Hanks gets the best speech here about Ben’s friendship with John F. Kennedy clouding his journalistic judgment, but it’s Streep who has the better role as a woman steeped in the sexism of her era who listens meekly while one of her board members (Bradley Whitford) says she’s not qualified to run the paper. (Much later on, she finally stands up to that guy. It’s obvious, but it works.) While it would have been easy to gloss over the glitzy parties that Kay presides over, the movie shows how the social functions are part of the newsgathering process — she’s at a friendly dinner with New York Times editor Abe Rosenthal (Michael Stuhlbarg) when the word comes that Nixon’s trying to shut down his paper. The story hinges on Kay, who ultimately decides whether the Post publishes the papers. Streep is quite affecting as she plays this woman who fears being the one who loses her family’s business yet makes the brave call anyway and gets to see it come good. 

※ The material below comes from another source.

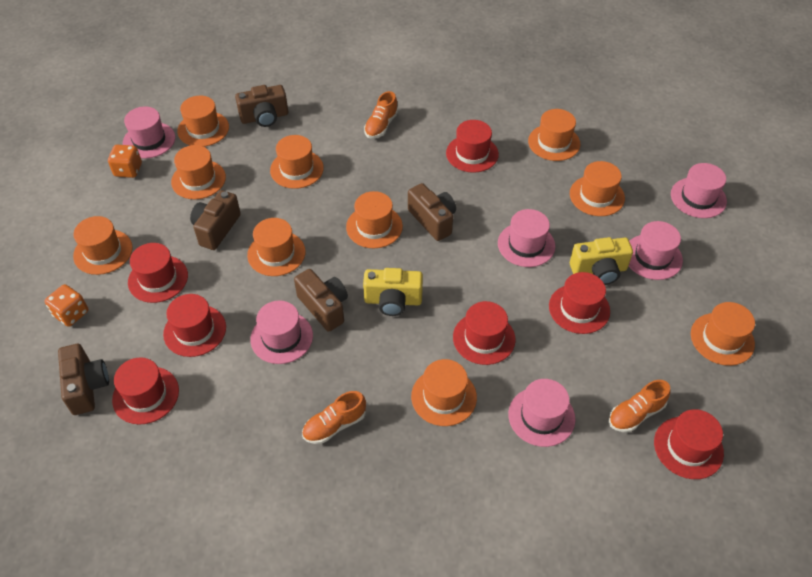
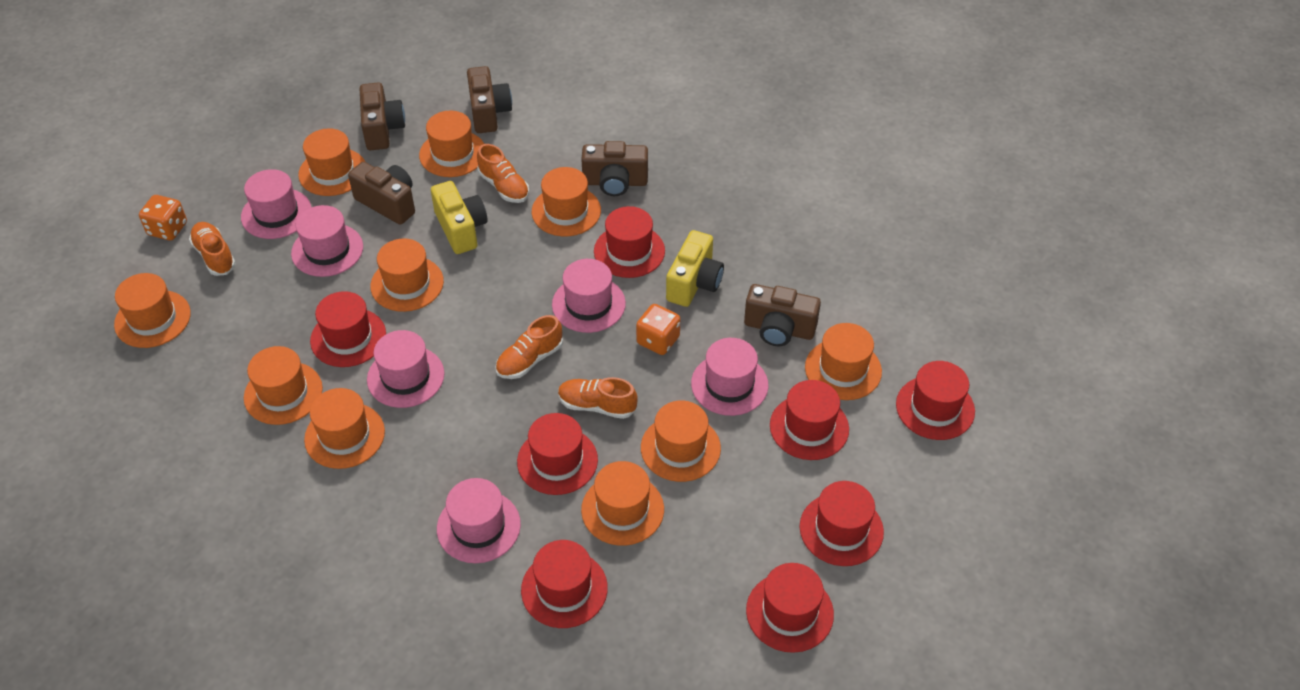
orange shoe: 3 -> 4
red hat: 7 -> 8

The Post isn’t as streamlined as that other great recent journalism procedural Spotlight (the films both credit Josh Singer as a writer), but it’s bigger in the right ways. Spielberg demonstrates marvelous skill as he follows through on the story’s journalistic, legal, political, and economic consequences. In the squabbling, hard-working employees of this barely solvent paper and its socialite owner who hides her troubles behind a party-hostess facade, Spielberg finds heroes of democracy. We always seem to need those.